Я была слишком ошеломлена, чтобы понять, что именно он просит меня сделать. Только теперь, услышав слово «нога», я обратила внимание на странное ощущение в левой ноге, как будто она сильно распухла. От этих мыслей меня отвлек доктор, который аккуратно взял меня за подбородок и повернул мою голову к себе.

– Теперь следи за моим указательным пальцем.

Он посветил в один глаз, я выдержала. Когда посветил в другой, я зажмурилась от сильного жжения. Доктор Робертсон сказал, что мы попробуем еще раз, и я стоически терпела, пока он что-то высматривал в моем воспаленном глазу. Выключив свет, он склонился надо мной и спросил:

– Ника, сколько тебе лет?

– Семнадцать.

– Когда у тебя день рождения?

– Шестнадцатого апреля.

Доктор пробежал глазами по планшетке с моими данными, затем снова посмотрел на меня.

– А эта прекрасная дама, – показал он на Анну, – можешь сказать, кто она?

– Это… Анна.
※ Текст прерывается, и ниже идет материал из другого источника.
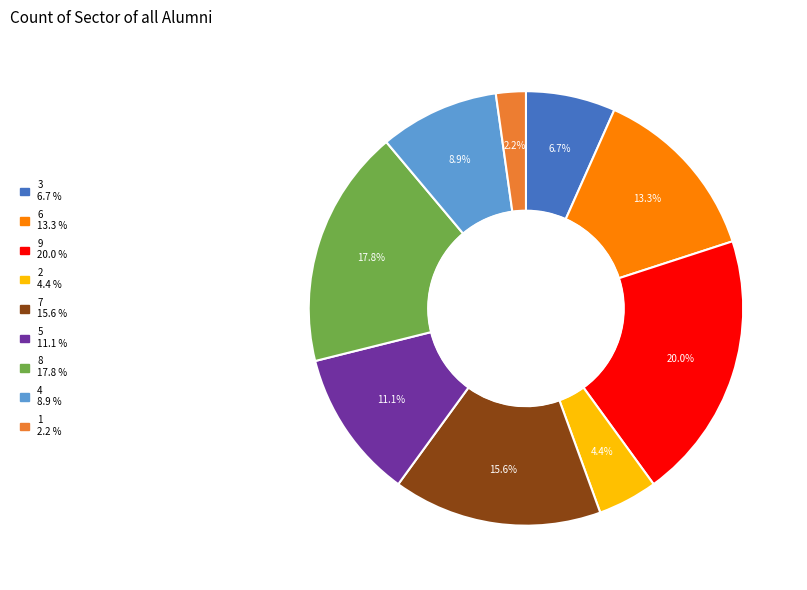

Is there any slice that represents more than half of the pie?

No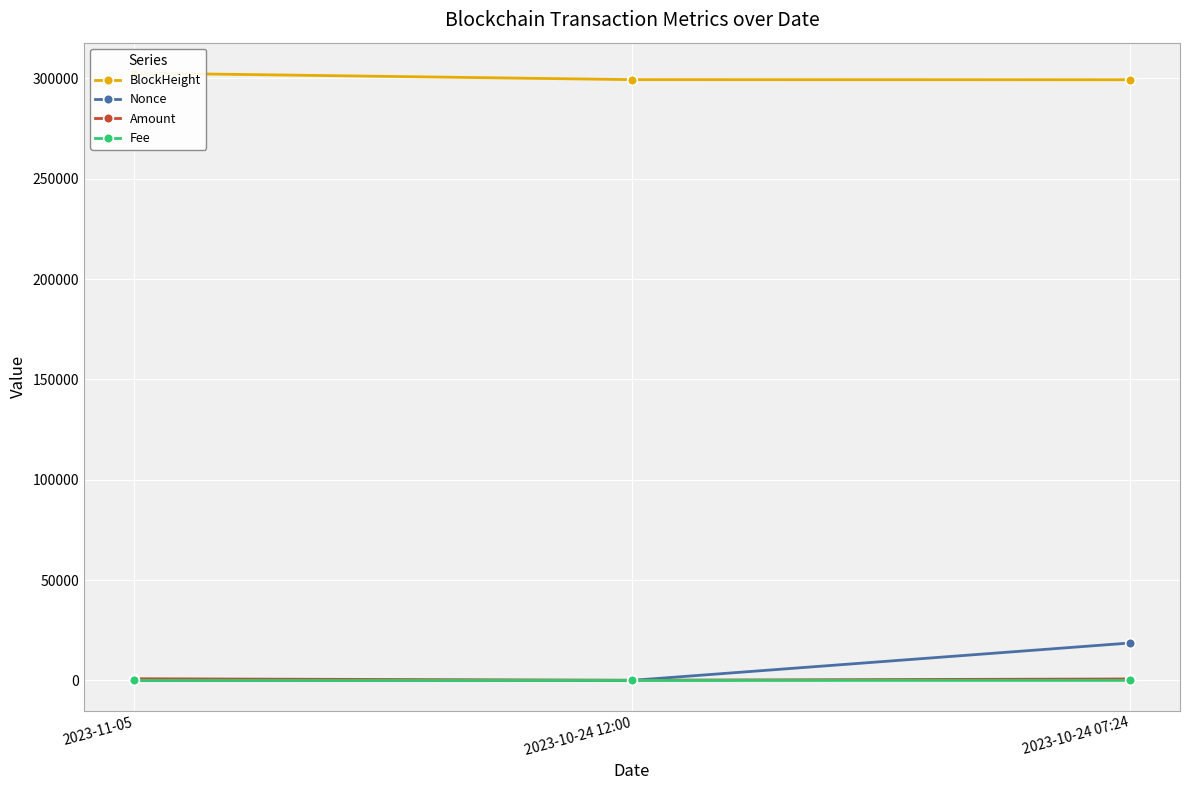

How many values in the Nonce series are below 18?

1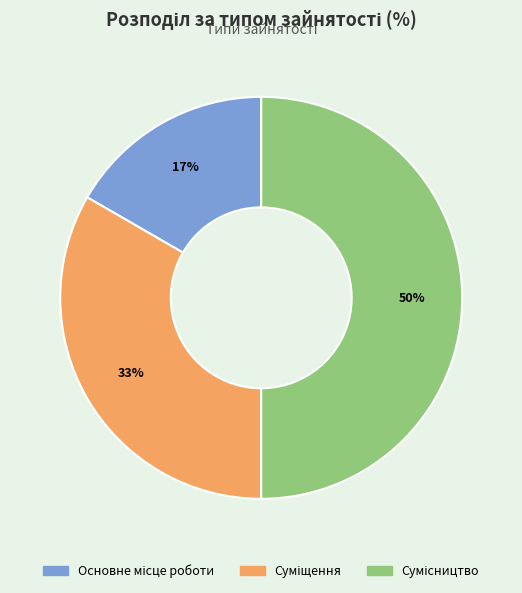

Count the number of slices in the pie.

3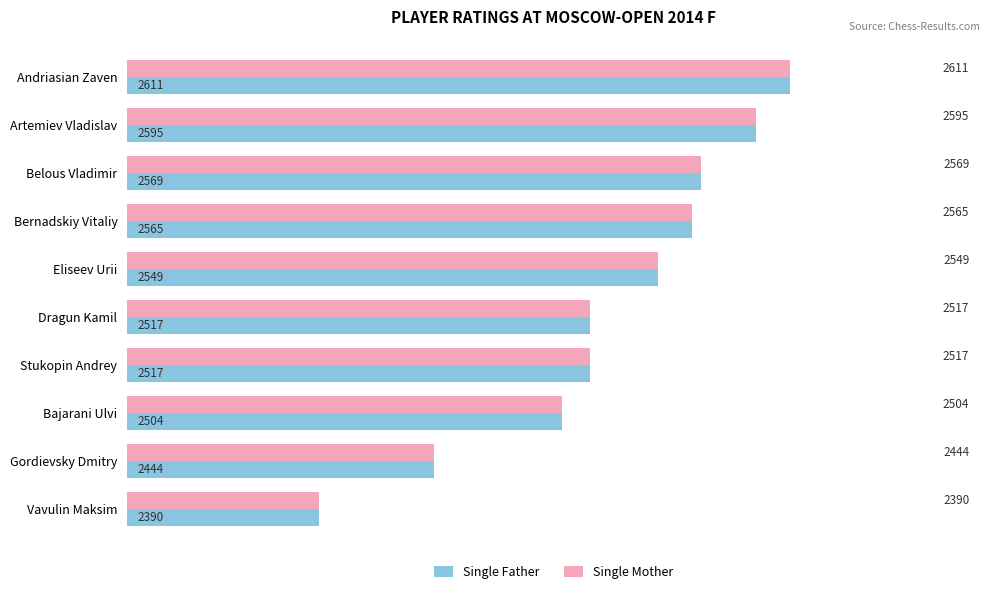

The Single Mother series shows 2517 at Stukopin Andrey. True or false?

True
Она моя мама… то есть… моя будущая приемная мама, – пробормотала я, и Анна улыбнулась.

Она откинула мои волосы назад и снова погладила по щекам, словно я была самой хрупкой и драгоценной вещью в мире.

– Замечательно, – сказал доктор, – серьезных травм нет. В общем и целом девочка в порядке, – провозгласил он, и все присутствующие в палате облегченно выдохнули.

– А что со мной случилось? – наконец спросила я.

Ответ на этот вопрос я и сама, наверное, знала, потому что мое тело было похоже на какой-то полуразбитый механизм, чьи внутренние детальки слетели со своих мест во время землетрясения и теперь беспорядочно болтались внутри корпуса. Слезы подступали к горлу, пока я рылась в памяти в поисках ответа.

Я поймала взгляд Анны и прочитала в нем страдальческую муку.

– Мост, Ника, – подсказала она мне. – Защитная сетка оборвалась, и ты… упала… в реку… – с трудом произнесла она. – Вас кто-то увидел, сразу вызвали скорую. Нам позвонили из больницы…

– У тебя сломаны два ребра, – вмешался доктор, – и вывихнуто плечо. Мы его вправили, но тебе придется носить бандаж как минимум три недели. Еще у тебя вывихнута лодыжка, – добавил он. – Если представить, через что ты прошла, то можно смело сказать, что ты практически цела и невредима. – Доктор помолчал. – Не думаю, что ты понимаешь, как тебе повезло, – добавил он серьезным тоном, но я больше его не слушала.

От страшного предчувствия у меня перехватило дыхание.

– Этот парень тоже был там с тобой, – сказала Анна. – Лайонел. Ты помнишь? Он еще здесь, в больнице. Это он поднял тревогу. Полиция задавала ему вопросы, но они хотели бы знать…

– Где он?

Анна подскочила от моего крика. Пульс бился в моем горле так сильно, что я почти задыхалась. Увидев меня в таком состоянии, Анна прижала ладони к своим щекам.

– Он в комнате ожидания, которая прямо у входа…

– Анна, – умоляла я, дрожа, – где он?